# Oil change pump opinions. . .



## sybergato (Aug 23, 2005)

I just found this today. It's an oil change pump that goes into your dipstick tube to pump out your old oil. Has anyone used this product? Any reviews? Heh, the ad says change your oil without getting under the car. . .but if ya change your oil. . . might as well change the filter too, duh. But still, that would make it a little bit easier to not have to be under the car too much.


----------



## wes (Apr 30, 2002)

sybergato said:


> I just found this today. It's an oil change pump that goes into your dipstick tube to pump out your old oil. Has anyone used this product? Any reviews? Heh, the ad says change your oil without getting under the car. . .but if ya change your oil. . . might as well change the filter too, duh. But still, that would make it a little bit easier to not have to be under the car too much.


Pointless tool IMHO. You have to get under the car to remove the filter, as such the oil is SUPER easy to drain as the botl is on the bottom of the oil pan...


----------



## Dustin (Dec 14, 2003)

i agree with wes, there's no point in it, other than pulling in people who have no idea what changing the oil is. might as well pick up some blinker fluid and exhaust bearings too.


----------



## Bror Jace (Apr 26, 2003)

Those pumps have been around a while and are primarily for marine and industrial applications where it is not possible to get under engine and do a proper drain.

It's always best to drain oil out of the lowest point of the engine. You get a more complete drain and the flowing action can carry away particulates that have accumulated on the bottom of the pan.

--- *Bror Jace*


----------



## WATSON1 (Jul 9, 2005)

The only way to change your oil is the old-fashioned way. You shouldn't buy anything like that. I had a friend that bought some twist tube thing to replace his drain plug. Supposedly all you had to do is twist the little piece of plastic, and the oil drains out without having to remove the plug. He ended up replacing his engine.
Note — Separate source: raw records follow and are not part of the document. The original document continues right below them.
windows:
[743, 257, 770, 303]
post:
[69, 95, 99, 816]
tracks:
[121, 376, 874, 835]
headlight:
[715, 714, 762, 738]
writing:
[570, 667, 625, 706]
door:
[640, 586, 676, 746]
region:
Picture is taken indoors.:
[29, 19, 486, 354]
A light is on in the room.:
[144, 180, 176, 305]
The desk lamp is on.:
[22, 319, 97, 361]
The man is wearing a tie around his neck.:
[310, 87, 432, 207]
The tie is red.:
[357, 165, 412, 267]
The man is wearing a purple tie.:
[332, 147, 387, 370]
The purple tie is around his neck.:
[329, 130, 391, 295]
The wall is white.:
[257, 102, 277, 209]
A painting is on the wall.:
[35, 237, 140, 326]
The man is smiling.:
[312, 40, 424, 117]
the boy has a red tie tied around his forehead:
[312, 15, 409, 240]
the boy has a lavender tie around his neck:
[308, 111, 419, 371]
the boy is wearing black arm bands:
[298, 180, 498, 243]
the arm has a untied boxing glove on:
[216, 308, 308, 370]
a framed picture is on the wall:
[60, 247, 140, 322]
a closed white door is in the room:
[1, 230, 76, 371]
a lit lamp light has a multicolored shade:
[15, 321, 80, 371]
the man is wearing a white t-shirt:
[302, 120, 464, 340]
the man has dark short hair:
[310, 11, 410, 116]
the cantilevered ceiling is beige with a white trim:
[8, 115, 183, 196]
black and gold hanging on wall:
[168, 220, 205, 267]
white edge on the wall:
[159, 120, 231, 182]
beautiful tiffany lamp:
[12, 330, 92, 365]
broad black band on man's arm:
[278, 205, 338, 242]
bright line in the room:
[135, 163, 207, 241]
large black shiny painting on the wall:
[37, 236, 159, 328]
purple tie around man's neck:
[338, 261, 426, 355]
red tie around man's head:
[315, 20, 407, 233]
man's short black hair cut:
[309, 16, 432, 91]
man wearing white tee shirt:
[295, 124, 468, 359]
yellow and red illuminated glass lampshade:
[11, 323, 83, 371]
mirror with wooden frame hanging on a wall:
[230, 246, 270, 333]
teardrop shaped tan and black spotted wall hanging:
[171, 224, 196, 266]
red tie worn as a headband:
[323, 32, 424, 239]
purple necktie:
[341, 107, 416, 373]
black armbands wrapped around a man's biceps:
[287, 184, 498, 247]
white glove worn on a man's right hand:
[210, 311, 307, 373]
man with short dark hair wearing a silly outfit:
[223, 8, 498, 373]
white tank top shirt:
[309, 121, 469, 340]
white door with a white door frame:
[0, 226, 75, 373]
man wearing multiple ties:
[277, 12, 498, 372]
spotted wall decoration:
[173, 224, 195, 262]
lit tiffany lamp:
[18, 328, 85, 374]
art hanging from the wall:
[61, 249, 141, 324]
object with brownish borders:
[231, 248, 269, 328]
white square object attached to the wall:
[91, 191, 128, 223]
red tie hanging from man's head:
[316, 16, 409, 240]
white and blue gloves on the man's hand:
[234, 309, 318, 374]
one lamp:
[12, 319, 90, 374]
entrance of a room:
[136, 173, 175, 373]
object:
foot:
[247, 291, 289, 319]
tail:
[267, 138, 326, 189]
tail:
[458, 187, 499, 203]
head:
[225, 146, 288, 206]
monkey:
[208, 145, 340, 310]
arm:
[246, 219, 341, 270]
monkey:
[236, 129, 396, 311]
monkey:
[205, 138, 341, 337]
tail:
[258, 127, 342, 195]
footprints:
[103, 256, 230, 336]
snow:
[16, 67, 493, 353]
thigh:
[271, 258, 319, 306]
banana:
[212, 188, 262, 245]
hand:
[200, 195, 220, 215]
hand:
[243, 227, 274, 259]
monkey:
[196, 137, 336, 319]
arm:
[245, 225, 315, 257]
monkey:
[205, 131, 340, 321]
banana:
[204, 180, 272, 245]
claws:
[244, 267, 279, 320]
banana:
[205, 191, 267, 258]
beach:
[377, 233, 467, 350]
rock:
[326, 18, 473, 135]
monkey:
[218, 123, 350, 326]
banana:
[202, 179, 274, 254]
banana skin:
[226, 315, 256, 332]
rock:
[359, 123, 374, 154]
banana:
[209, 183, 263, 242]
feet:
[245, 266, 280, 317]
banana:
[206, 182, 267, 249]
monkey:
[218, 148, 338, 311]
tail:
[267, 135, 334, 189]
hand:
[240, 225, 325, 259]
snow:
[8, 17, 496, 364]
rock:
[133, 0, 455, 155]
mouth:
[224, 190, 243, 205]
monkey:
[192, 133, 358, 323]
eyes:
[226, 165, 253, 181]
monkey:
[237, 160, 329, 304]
The thing twisted while he was going down the road, draining all his oil on the interstate at 80 MPH.


----------



## Jasper (Apr 2, 2004)

^^ they arent all bad

google Fumoto valve. (I think it's www.fumotovalve.com )

i've had one for ~ 25,000 miles, and no issues, ever. other subaru owners have reported upwards of 80,000 miles on it, and never lost a drop through the valve. makes oil changes go that much faster, and if it's installed correctly, you'll never have to worry about a leak.


----------



## Bror Jace (Apr 26, 2003)

Actually, I think the plastic twisty-thingy used to drain oil was the Fram Sure-Drain. I'm not sure if they still make this.


----------



## Wash Pathfinder (Oct 21, 2005)

i just did it on my Bmw today also. No problems and no OIL on the floor. Try it,you'll like it

http://www.nissanforums.com/pathfinder/121305-my-way-changing-oil.html


----------



## vrefron (Dec 18, 2007)

The only real use for that thing is a quick-lube tech who's prone to overfills.


----------



## birdsflyingover (Dec 19, 2007)

can it suck the air out of an overfilled tire?


----------